Começando pelo espaço, pareceu-me bem, com boas condições e boa localização. Até estacionar o carro não foi tarefa complicada.
Quanto às bandas:
Bizarra Locomotiva - não são my cup of tea, de todo. No entanto, reconheço-lhes o mérito naquilo que fazem e, mais ainda, na honestidade e entrega com que o fazem. 1 hora de atuação que até para quem não gosta particularmente se passou muito bem, o que é muito bom sinal. Terminaram com 2 músicas cantadas a meias entre o Rui Sidónio e o Fernando Ribeiro.
Moonspell - para quem, como eu, tinha marcado presença no (excelente) concerto do Campo Pequeno provavelmente terá pensado que o melhor já tinha sido visto e que este concerto seria apenas mais um. Ideia completamente errada! Desde logo porque numa sala mais pequena, com um ambiente mais intimista, os concertos de Moonspell têm outra envolvência. Depois, porque nos presentearam, durante quase 2 horas, com um alinhamento excelente, que passou por todos os álbuns (excepção feita ao Darkness and Hope) e porque foi buscar ao fundo de catálogo tesourinhos há muito esquecidos nas suas atuações. Assim, do novo álbum tocaram 5 faixas, que resultaram muito bem ao vivo (como já se tinha constatado no Campo Pequeno): Axis Mundi (com que abriram), Alpha Noir, Lickanthrope, Em Nome do Medo e Grandstand (destaque muito especial para estas duas últimas que constituíram grandes momentos). Dos álbuns mais recentes (Memorial e Night Eternal) tocaram Finisterra (brutalíssima) e Night Eternal. Até aqui, tudo bem mas tudo mais ou menos dentro do previsto. Depois, para mim, foi a melhor parte. Desde logo, foram buscar ao Sin Pecado a Abysmo que foi um momento tão surpreendente quanto bem conseguido! Do The Butterfly Effect tocaram a Soulsick e a Butterfly FX. Embora não seja fã deste álbum, soube mesmo muito bem ouvir estes temas que têm andado esquecidos nas setlists dos Moonspell (a Abysmo foi mesmo divinal). Outros excelentes momentos, embora já expectáveis foram Opium, Awake, Vampiria, Alma Mater e Full Moon Madness com que saíram do palco. Se o concerto tivesse terminado aqui já teria sido muito bom. O que o elevou à categoria de excelente foi o encore que eu, de todo, não esperava, e que foi sublime, mágico!
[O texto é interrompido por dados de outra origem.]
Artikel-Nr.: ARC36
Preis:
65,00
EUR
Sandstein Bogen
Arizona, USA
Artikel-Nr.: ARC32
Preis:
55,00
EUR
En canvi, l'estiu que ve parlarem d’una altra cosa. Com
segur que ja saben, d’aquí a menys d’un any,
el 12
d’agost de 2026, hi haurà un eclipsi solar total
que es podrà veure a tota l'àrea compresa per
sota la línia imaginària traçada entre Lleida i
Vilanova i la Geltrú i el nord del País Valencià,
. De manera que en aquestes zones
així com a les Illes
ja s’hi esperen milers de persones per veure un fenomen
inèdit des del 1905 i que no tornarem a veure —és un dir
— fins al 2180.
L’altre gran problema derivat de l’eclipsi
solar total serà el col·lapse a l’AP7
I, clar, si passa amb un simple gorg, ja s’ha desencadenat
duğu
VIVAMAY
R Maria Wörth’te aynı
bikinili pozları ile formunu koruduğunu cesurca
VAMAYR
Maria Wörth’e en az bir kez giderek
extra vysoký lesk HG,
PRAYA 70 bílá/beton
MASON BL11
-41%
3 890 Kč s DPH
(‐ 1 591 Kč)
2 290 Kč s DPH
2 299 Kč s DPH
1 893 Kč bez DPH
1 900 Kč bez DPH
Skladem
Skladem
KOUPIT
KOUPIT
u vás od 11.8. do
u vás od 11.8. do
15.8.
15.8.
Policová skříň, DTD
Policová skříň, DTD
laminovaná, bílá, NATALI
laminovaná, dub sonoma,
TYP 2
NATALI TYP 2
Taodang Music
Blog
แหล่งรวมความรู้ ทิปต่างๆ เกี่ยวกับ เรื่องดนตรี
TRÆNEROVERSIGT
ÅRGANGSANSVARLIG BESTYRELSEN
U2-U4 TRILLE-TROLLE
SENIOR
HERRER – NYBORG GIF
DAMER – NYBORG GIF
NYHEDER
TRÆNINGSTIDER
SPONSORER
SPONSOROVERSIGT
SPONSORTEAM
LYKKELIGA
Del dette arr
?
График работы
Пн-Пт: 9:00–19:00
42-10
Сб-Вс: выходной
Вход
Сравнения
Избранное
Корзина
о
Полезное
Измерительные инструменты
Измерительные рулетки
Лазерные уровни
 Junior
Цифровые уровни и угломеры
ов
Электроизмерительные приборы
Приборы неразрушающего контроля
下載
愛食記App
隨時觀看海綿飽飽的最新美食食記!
Tocaram nada mais nada menos que 3 temas estupendos do The Antidote: In and Above Men, From Lowering Skies e Antidote!
Sem dúvida nenhuma, para mim foi um dos grandes concertos de 2012.
E, felizmente, este ano em termos de concertos foi bastante generoso já que fui a muitos, portanto não me falta termo de comparação para dizer que foi mesmo muito bom. Edit: E já me esquecia, tocaram a Ataegina!